11-02-2007-Ordinario-C-dom6

11/02/2007 – T. ORDINARIO – ANNO C – 06 DOMENICA – 2007

Preparazione alla celebrazione della messa.

6ª DOMENICA TEMPO ORDINARIO
Anno C – 11 Febbraio 2007

RACCOGLIMENTO
Nel nome del Padre e del Figlio e dello Spirito santo. Amen.
Ascolta, Israele: io sono il Signore Dio tuo…!
Ascolta, Chiesa che sei in..; ascolta N [tuo nome].
Eccomi, Signore: aiutaci tutti ad ascoltarti
(Dt. 6,4; Lc 8,21; Is 6,8; Ebr 10,1s; Rm 12,1s).

LETTURA
Padre, nulla ci sia più caro del tuo Figlio Gesù!
Donaci di ascoltare la sua parola nell’assemblea dei fedeli (cfr PCFP, 13); tu ci metti in bocca anche la risposta: fa’ che ascolto e risposta crescano con l’orante che ti cerca, o Dio (Gregorio, Cassiano, Benedetto).

TESTI e MEDITAZIONE.

TESTI

Antifona d’Ingresso Sal 30,3-4
Sii per me difesa, o Dio, rocca e fortezza che mi salva, perché tu sei mio baluardo e mio rifugio; guidami per amore del tuo nome.

Colletta
O Dio, che hai promesso di essere presente in coloro che ti amano e con cuore retto e sincero custodiscono la tua parola, rendici degni di diventare tua stabile dimora. Per il nostro Signore…

Anno C:
O Dio, che respingi i superbi e doni la tua grazia agli umili, ascolta il grido dei poveri e degli oppressi che si leva a te da ogni parte della terra: spezza il giogo della violenza e dell’egoismo che ci rende estranei gli uni agli altri, e fa’ che accogliendoci a vicenda come fratelli diventiamo segno dell’umanità rinnovata nel tuo amore. Per il nostro Signore Gesù Cristo.. .

Prima Lettura Ger 17,5-8
MALEDETTO CHI CONFIDA NELL’UOMO; BENEDETTO CHI CONFIDA NEL SIGNORE.

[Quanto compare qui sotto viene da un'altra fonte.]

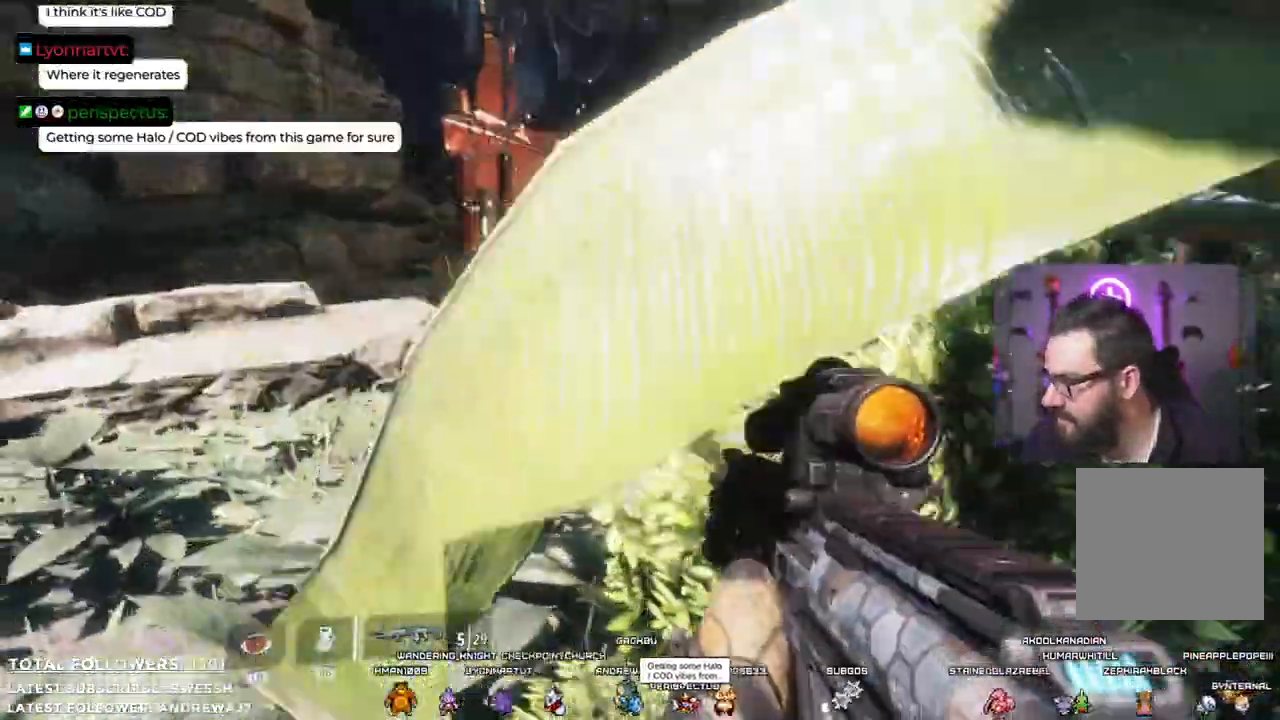
{"buttons": [], "left_stick": "up-right", "right_stick": "center", "events": [[84, "left_stick", "up"], [351, "left_stick", "up-right"]]}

DAL LIBRO DEL PROFETA GEREMIA
Così dice il Signore: «Maledetto l’uomo che confida nell’uomo, che pone nella carne il suo sostegno
e dal Signore allontana il suo cuore. Egli sarà come un tamerisco nella steppa, quando viene il bene non lo vede; dimorerà in luoghi aridi nel deserto, in una terra di salsedine, dove nessuno può vivere.
Benedetto l’uomo che confida nel Signore e il Signore è sua fiducia. Egli è come un albero piantato lungo l’acqua, verso la corrente stende le radici; non teme quando viene il caldo, le sue foglie r rimangono verdi; nell’anno della siccità non intristisce, non smette di produrre i suoi frutti».

Salmo Responsoriale Dal Salmo 1
BEATO CHI PONE LA SPERANZA NEL SIGNORE.
Beato l’uomo che non segue il consiglio degli empi, / non indugia nella via dei peccatori
e non siede in compagnia degli stolti; / ma si compiace della legge del Signore,
la sua legge medita giorno e notte. R/
Sarà come albero piantato lungo corsi d’acqua, / che darà frutto a suo tempo
e le sue foglie non cadranno mai; / riusciranno tutte le sue opere. R/
Non così, non così gli empi: / ma come pula che il vento disperde;
Il Signore veglia sul cammino dei giusti, / ma la via degli empi andrà in rovina. R/

Seconda Lettura 1 Cor 15,12.16-20
Se Cristo non è risorto, è vana la nostra fede.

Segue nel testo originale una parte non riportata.